Theatre
Theatre is a variant of the Actors model of computation whose design addresses the development of
distributed, possibly time-dependent, systems. Actors are non-thread objects which communicate
to one another by asynchronous message passing. An actor is characterised by a message
interface, a local encapsulated state and a behaviour which in general can be a finite state
machine. A system is composed of a network of theatres running on different
physical processors. Each theatre is identified as a pair <URL, port> and hosts a (customisable) control machine which provides message scheduling and dispatching services, a transport layer,
a network class loader, a local actor table, an access point to a global naming service. Actors are at rest until a message arrives. The response to a message depends on the message itself and the current actor
state. Basic actions are: creating new actors, sending messages to known actors (acquaintances) including itself,
migrating to a different theatre.
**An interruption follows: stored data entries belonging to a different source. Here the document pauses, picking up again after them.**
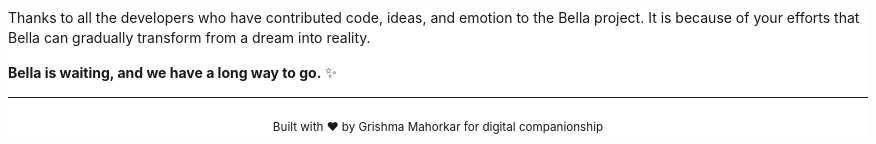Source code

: Thanks to all the developers who have contributed code, ideas, and emotion to the Bella project. It is because of your efforts that Bella can gradually transform from a dream into reality.

**Bella is waiting, and we have a long way to go.** ✨

---

<div align="center">
  <sub>Built with ❤️ by Grishma Mahorkar for digital companionship</sub>
</div>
Actors are provided of location transparent names.
When an actor migrates to a new theatre, a proxy is left on the originating theatre which behaves as a
forwarder. A mobile actor (agent) which comes back to a theatre where there exists a proxy of
itself, will replace the proxy but the actor name is kept unchanged.
A key point of Theatre relates to its flexibility to work with different timing models and programming
styles. Currently the timing model of Timed/Probabilistic Rebeca (PTRebeca) was adopted, together
with a programming style where message reactions are expressed by (reflectively activated) message
server methods.
Theatre favours model continuity during system lifecycle. The same model can be exploited for
early analysis down to design and implementation. Appropriate control structures are developed which
support abstract Theatre simulation, preliminary execution and real-time execution.
The abstract modelling language of Theatre was, in a case, reduced to the Timed Automata
formal language of Uppaal. The reduction makes it possible to model check, using both the
exhaustive verifier for non deterministic analysis and the statistical model checker for
quantitative analysis, a Theatre model provided of timing constraints and probabilistic aspects.
Theatre is actually implemented in Java and is being applied to general distributed computing,
general multi-agent systems (MAS), to reasoning to knowledge and commitments in web-based MAS,
to cyber-physical and real-time embedded systems, distributed
measurement systems, sensor/actuator networks.